Tom's eyes were those of a lost puppy. “Iris hit her head is what happened, and she bled and knocked herself unconscious. She was only out for a couple of minutes, but I was afraid she might have a concussion. So I got her into my car and took her to Student Health, and the nurse there called an ambulance. The nurse was very bossy about it. She said she'd heard that Iris had already been sick this morning—evidently there was some big to-do over in the Book Store that students in getting their flu shots had talked about. So off Iris went in an ambulance, and I … I didn't quite know what to do with myself.” Tom looked up, and Russell was shocked to see tears in his eyes. “It's … it's been quite a week, and I … I guess I'm kind of overwhelmed by things, Marjory dying and Henry coming and all that money and now this. And so I came to find you.” Something uncomfortably close to desperation appeared in Tom's eyes. “You … you are my friend, aren't you, Russ? I mean, it's all right to come talk to you like this, isn't it?”

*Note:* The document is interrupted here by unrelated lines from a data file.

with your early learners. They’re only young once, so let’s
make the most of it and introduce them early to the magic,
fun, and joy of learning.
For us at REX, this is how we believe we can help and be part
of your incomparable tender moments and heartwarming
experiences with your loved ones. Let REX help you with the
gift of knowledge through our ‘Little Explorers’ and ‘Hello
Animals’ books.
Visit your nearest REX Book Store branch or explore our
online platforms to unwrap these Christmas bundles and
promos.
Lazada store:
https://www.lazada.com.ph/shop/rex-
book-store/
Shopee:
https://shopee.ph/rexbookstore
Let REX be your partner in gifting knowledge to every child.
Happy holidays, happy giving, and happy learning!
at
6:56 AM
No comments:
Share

“Of course it is. But you haven't really
said
anything yet.”

Tom took a deep breath that seemed to settle him. When he looked up there was a firmness about him that Russell wasn't sure he'd ever seen before. “I wanted to let you know about Iris, because she was in your house. But what I really came here to talk to you about is Rose Callahan.”

*   *   *

There had been an eight-car pileup out on Route 29, and the Lynchburg emergency room was swamped. Iris Benson lay on some kind of high, hard surface in a tiny cubicle. Outside her cubicle, people were running up and down the hall, yelling commands at one another. Somewhere close by—perhaps even in the next cubicle—a huge commotion erupted, and a woman screamed. Iris would have liked to get up and get the hell out of there, even if it meant walking back to the college in her holey socks, but every time she lifted her head, waves of dizziness washed over her and she was forced to lie back down. An offensively cheerful woman had been in a couple of times, once to stab her in the arm and draw blood, the other to hook up an IV. This, she'd explained, held a saline solution. Iris needed it because she was dehydrated.